**THE PROBLEM**:
Please continue the passage below on how pharmacological or genetic TLR4 ablation affects opioid analgesia, reinforcement, tolerance, and dependence, starting after its last sentence.

**TEXT BLOCK**:
┄┄┄┄┄┄
9.4. Effect of Pharmacological or Genetic TLR4 Ablation on Algesia, Reinforcement, Tolerance, and Dependence

Hyperalgesia can be triggered by the continuous infusion, for several days, of morphine or oxymorphone to the opioid receptor of triple knockout mice; this suggests the involvement of an opioid receptor-independent mechanism [125]. Several genetic manipulation studies point to the involvement of TLR4 in mediating the effects of opioids. The dose–response curve for acute morphine analgesia (1–50 mg/kg) demonstrated a significantly higher analgesic effect for morphine in TLR4 knockout and MyD88 knockout Balb/c mice when compared with their wild-type control [39,69]. Co-administration of (+)-naloxone (60 mg/kg) significantly increased the analgesic effect of morphine (2.5 mg/kg) in wild-type mice, while having no influence in TLR4 knockout mice [39]. A study tested the effects of two small-molecule inhibitor compounds that reportedly targeted TLR4 and its accessory protein MD-2, causing disruption of the TLR4/MD-2 complex [69]. Both compounds potentiated the acute analgesic effects of morphine in rats; whereas, in Balb/c mice, the potentiating effect was only attained in the wild-type strain and not in the TLR4 knockout strain. The acute analgesic effect of oxycodone was also stronger in the absence of TLR4, where significantly longer hot plate latencies were recorded over a range of oxycodone doses (0.01–5 mg/kg, I.P.) in Balb/c TLR4−/− mice vs. wild-type mice [75]. Conversely, in a subsequent study by the same group, acute morphine analgesia produced by a single dose of morphine (7.5 mg/kg) in the same mouse strains was found to be similar in wild-type, TLR4 knockout, and MyD88 knockout mice [126]. It is worth mentioning that several factors may contribute to these inconsistent responses, including the behavioural test and assay protocol used, as well as the mouse strains employed. The opioid dose and its magnitude of response could also have an impact, where the differences between analgesic effects may be masked at doses approaching minimum or maximal analgesia.
┄┄┄┄┄┄
**LISTED ENTRIES**:

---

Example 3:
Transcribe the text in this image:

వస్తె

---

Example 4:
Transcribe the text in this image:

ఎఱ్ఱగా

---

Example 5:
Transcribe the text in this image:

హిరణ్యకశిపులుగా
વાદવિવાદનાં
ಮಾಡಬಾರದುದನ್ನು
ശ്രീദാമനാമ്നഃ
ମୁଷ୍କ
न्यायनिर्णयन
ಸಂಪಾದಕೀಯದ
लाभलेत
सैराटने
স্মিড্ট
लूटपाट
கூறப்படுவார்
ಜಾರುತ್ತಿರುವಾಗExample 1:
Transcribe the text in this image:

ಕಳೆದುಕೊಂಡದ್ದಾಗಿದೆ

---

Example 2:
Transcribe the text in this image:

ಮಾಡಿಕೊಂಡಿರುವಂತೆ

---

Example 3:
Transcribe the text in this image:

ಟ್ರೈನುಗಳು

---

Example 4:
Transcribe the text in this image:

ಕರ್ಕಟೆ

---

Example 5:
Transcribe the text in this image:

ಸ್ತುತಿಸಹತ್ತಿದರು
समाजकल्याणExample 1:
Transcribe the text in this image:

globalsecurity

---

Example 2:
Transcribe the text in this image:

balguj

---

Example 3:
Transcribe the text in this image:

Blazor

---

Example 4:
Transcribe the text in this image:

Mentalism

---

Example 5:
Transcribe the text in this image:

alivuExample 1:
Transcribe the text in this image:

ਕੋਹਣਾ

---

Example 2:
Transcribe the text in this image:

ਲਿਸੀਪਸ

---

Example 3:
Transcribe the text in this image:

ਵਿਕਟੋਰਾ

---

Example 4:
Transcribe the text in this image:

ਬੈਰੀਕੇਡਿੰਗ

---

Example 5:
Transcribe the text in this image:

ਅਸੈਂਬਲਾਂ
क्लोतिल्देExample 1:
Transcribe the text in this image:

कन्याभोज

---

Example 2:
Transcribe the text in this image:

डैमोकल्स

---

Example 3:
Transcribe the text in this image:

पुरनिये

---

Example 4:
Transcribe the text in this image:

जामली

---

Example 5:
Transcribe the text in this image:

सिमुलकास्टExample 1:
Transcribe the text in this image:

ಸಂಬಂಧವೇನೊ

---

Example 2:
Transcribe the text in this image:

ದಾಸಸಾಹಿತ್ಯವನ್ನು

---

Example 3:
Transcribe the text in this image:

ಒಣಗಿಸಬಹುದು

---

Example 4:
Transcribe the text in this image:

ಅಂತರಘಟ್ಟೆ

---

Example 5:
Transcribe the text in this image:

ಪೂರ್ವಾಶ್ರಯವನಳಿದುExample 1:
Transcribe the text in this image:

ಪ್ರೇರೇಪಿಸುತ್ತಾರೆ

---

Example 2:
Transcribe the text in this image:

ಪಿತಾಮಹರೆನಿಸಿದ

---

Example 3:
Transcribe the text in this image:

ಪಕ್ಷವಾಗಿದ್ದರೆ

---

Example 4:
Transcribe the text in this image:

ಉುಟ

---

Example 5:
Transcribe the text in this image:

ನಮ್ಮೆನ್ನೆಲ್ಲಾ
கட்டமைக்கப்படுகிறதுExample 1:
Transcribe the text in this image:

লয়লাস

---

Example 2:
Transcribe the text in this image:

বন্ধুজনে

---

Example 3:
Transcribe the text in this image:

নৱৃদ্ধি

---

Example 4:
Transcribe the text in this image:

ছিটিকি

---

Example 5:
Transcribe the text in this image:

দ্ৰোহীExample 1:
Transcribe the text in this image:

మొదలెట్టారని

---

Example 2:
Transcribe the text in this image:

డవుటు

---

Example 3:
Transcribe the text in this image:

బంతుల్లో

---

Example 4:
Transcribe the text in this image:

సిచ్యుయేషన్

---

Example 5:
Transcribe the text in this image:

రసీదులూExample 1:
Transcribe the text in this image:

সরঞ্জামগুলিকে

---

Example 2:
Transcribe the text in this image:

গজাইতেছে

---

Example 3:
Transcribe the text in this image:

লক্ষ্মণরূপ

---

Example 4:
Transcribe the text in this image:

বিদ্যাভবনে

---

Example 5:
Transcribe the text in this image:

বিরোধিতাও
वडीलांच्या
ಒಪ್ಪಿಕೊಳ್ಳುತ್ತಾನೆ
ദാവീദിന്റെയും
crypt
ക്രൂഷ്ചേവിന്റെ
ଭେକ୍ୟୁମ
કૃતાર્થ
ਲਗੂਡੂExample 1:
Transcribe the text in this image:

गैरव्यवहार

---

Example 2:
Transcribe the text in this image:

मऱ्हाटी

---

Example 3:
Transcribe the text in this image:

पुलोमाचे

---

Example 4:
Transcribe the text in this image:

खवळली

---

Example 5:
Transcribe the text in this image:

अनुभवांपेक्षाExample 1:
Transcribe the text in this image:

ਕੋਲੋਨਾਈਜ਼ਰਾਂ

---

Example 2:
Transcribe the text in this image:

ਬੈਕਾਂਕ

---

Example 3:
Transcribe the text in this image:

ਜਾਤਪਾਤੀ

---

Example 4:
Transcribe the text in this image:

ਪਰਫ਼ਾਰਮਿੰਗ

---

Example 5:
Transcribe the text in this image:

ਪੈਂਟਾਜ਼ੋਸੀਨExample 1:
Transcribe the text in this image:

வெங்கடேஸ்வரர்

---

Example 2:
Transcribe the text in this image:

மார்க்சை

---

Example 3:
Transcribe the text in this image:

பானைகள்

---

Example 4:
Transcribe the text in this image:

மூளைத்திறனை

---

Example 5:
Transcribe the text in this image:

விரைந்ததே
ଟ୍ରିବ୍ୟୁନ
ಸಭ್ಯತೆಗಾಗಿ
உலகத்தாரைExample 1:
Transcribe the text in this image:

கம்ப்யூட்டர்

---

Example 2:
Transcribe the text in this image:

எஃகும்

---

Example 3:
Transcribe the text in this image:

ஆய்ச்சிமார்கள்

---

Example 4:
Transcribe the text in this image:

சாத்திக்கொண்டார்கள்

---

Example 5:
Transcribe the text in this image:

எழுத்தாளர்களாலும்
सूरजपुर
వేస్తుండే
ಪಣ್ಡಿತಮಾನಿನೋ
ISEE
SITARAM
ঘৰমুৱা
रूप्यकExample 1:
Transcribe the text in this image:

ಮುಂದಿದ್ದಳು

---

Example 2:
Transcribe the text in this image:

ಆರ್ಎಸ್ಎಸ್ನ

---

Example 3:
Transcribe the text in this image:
┄┄┄┄┄┄
**OUTPUT FOR THIS EXERCISE**:
The detrimental effects of opioids were also shown to diminish in TLR4 mutant and knockout mice. Repetitive injections of escalating doses of morphine to wild-type Balb/c and MyD88 knockout mice over 3 successive days resulted in significant loss of analgesia and the development of tolerance. However, analgesic tolerance was not observed in TLR4 knockout mice, implying the involvement of a MyD88-independent TLR4-mediated mechanism [126]. Intraperitoneal M3G (25 mg/kg) induced tactile hyperalgesia only in wild-type (C57BL/6) mice; whereas, hyperalgesia was significantly abolished in TLR4 mutant mice (C57BL/10ScNJ) [127]. Thermal hyperalgesia and mechanical allodynia, resulting from repeated intraperitoneal administration of codeine (21 mg/kg) or morphine (20 mg/kg) to wild-type Balb/c mice, were not observed in TLR4 null mice [128]. TLR4 ablation also protected against mechanical hyperalgesia that was induced by subcutaneous infusion of remifentanil (4 mg/kg/min, 1 h, for 3 days) [100]. The behavioural reinforcing actions of oxycodone, assessed by conditioned place preference tests, were significantly reduced in TLR4 knockout and MyD88 knockout Balb/c mice compared with the wild-type control [75], suggesting the involvement of TLR4 signalling in opioid reinforcement and reward effects.
Interestingly, studies have also presented evidence that supports the absence of a role for TLR4 signalling in some deleterious opioid actions. No difference was found between the extent of tactile hyperalgesia induced by morphine in TLR4 mutant mice (C3H/HeJ) and that observed in their wild-type controls (C3H/HeOuJ) [129]. Chronic morphine administration (60 mg/kg, once daily for 5 days) was also reported to induce analgesic tolerance to the same extent in TLR4 mutant mice (C3H/HeJ) when compared to the wild-type (C3H/HeN), as well as in TLR4 knockout C57BL/6 mice compared to wild-type. Moreover, the mRNA expression of the microglial activation marker CD11b was significantly increased after chronic morphine administration in knockout and wild-type mice, suggesting that TLR4 is not involved in opioid–microglial activation [130]. In another study, two mouse strains were employed to test opioid effects: TLR4 mutant (C3H/HeJ) vs. wild-type (C3H/HeOuJ), and TLR4 null (B10ScNJ) vs. wild-type (B10ScSNJ). All morphine effects including antinociception, hyperalgesia, tolerance, and physical dependence were unchanged in TLR4 mutant and TLR4-null mice [131]. The discrepancies in the effect of TLR4 ablation on morphine pharmacodynamics have been proposed to be due to confounders in studies, e.g., higher morphine-induced analgesia in TLR4-knockout animals compared with the control strain, the effect of opioid binding to MD2 in absence of TLR4, and the concentration of opioids to which receptors are exposed in vivo [130,131].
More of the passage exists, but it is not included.